### Challenge 1
In the article on the Integrated Review, who is Charlie's key person?
+++ Text provided
A Unique Child: Integrated Review - As I see it

Dr Kay Mathieson
Monday, February 8, 2016

The Integrated Review has the potential to make us better understand individual children by combining perspectives, says Dr Kay Mathieson

Working in early years provision increasingly means engaging with a range of people who have different perspectives on the children that we work with in our setting. This can feel like a great advantage at some times and at others a source of frustration.

As a general rule of thumb, when others agree with us, we are pleased to have their input, but if they challenge our views we can be defensive and irritated. This defensiveness is one of the major barriers to mobilising advice and support for children and their families. It is not a response that is particular to early years professionals either! Adults being able to share different perspectives is one of the most positive opportunities for constructive reflection on a child’s progress and the most effective way to identify and organise support.

The Integrated Review is one of the more formal times when different perspectives are brought together. The first step to making this a useful experience is to recognise the reality of each person’s view and experience of the child. For example, parents and practitioners will, of course, have a different view of a child and their skills and abilities. This is related to the contrasting contexts in which we experience the children. Home is, by its nature, very different from the setting. In addition, a child is unlikely to feel as at ease or have the same opportunities in both contexts. Further, just considering the different amount of time parent or practitioner spends with the child across their life span begins to uncover the complexity of the situation.

Of course, it is not just about amounts of time, but also the specialist knowledge and understanding that we bring to the table. A parent has insights about their child, built up over time and in a range of different contexts that cannot be replicated by professionals from any agency. So, the contrasting perspectives are informed first, by amount of time spent with the child; secondly, by the nature of our involvement with the child; thirdly, by our own knowledge and training; and finally by the purpose and guiding principles of our employment organisations. Let’s think through the impact of this thinking on our real professional experience.


Charlie is making great progress with his physical development but seems to be struggling with progress in language and social areas. He has just had his fourth birthday. His key person (Mandy) was involved in the initial admission discussions with the manager to welcome the family and begin to learn about Charlie, Anusha (mum), Rudy (dad), other family members and his life outside the setting.
++++++
### Challenge 2
Rewrite the stretch of the listing from its start through the line containing "5: (339, 278)", putting "upper-left" in place of "top-left" and leaving everything else unchanged.
+++ Dataset rows
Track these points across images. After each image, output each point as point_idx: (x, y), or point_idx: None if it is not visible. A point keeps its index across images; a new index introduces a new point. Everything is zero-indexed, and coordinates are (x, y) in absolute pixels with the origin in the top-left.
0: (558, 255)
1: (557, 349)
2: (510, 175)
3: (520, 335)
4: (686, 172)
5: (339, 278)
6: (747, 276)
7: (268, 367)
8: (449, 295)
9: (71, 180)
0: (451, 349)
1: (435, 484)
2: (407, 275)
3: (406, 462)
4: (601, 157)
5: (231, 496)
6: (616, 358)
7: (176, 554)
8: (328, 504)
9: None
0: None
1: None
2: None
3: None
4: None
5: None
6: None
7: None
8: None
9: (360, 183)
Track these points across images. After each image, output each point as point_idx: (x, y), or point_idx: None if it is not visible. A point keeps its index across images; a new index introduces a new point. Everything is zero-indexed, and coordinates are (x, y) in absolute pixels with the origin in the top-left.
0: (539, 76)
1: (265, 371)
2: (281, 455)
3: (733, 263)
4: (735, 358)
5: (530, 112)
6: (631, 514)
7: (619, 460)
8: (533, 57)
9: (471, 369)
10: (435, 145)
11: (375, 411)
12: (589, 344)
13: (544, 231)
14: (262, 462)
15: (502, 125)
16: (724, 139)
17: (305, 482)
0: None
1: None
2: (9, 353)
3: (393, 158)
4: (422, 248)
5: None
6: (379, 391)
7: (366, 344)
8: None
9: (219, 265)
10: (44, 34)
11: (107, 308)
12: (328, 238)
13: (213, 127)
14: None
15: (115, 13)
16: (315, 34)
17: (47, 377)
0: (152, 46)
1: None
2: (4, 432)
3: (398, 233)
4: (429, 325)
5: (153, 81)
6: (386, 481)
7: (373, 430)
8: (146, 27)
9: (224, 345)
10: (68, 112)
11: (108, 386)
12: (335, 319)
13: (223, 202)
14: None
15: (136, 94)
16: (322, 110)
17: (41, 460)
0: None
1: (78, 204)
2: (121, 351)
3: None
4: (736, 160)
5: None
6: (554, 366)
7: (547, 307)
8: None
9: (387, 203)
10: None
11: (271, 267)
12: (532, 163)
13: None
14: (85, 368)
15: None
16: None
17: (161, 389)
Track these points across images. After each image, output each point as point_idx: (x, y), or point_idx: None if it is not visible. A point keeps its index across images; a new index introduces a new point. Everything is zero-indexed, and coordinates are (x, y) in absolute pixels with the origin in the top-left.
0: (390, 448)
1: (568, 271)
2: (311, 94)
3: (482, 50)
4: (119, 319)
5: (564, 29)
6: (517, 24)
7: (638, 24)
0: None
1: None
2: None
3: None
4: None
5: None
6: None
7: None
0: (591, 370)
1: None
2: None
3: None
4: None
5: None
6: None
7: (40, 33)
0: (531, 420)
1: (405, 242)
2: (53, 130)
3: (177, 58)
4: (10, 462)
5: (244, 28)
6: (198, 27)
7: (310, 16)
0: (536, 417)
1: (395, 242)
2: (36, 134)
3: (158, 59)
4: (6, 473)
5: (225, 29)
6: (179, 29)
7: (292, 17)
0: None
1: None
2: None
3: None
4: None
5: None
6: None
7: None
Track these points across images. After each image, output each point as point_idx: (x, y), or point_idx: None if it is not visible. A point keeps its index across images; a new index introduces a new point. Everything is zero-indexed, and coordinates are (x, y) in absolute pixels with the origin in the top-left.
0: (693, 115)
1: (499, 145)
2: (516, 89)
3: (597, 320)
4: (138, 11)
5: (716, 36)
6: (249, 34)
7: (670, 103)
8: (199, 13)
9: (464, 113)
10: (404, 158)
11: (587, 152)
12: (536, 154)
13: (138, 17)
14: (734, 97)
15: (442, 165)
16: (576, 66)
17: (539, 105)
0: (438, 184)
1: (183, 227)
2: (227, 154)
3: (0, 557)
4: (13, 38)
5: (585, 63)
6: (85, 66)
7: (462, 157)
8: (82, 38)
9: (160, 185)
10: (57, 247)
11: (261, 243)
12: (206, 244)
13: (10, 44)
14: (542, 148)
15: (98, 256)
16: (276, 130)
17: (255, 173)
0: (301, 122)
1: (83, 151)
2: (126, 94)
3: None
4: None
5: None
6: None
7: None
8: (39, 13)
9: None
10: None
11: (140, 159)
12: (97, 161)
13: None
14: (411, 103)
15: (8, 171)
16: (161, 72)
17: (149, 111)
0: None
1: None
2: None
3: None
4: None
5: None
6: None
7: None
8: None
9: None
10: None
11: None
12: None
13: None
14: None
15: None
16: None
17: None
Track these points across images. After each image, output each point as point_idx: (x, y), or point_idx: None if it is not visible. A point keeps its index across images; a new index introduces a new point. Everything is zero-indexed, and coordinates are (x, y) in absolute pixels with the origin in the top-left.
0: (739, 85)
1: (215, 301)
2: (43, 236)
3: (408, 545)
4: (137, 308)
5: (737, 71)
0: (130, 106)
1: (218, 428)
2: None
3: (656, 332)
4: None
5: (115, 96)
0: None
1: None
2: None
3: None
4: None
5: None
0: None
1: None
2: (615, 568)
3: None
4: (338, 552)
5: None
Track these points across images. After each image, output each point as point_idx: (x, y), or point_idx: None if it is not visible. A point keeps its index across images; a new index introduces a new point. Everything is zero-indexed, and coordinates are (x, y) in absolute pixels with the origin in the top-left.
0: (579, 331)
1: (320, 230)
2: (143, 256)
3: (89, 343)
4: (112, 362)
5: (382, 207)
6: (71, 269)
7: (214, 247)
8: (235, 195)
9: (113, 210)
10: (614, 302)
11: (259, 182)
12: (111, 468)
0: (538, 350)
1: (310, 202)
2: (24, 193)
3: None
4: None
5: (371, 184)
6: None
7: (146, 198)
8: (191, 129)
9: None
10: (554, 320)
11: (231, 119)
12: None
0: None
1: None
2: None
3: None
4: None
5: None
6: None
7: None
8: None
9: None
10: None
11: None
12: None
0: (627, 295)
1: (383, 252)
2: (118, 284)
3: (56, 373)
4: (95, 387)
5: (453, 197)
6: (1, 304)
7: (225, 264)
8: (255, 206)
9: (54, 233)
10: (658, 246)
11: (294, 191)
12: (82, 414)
++++++
### Answer 1
Mandy

### Answer 2
Track these points across images. After each image, output each point as point_idx: (x, y), or point_idx: None if it is not visible. A point keeps its index across images; a new index introduces a new point. Everything is zero-indexed, and coordinates are (x, y) in absolute pixels with the origin in the upper-left.
0: (558, 255)
1: (557, 349)
2: (510, 175)
3: (520, 335)
4: (686, 172)
5: (339, 278)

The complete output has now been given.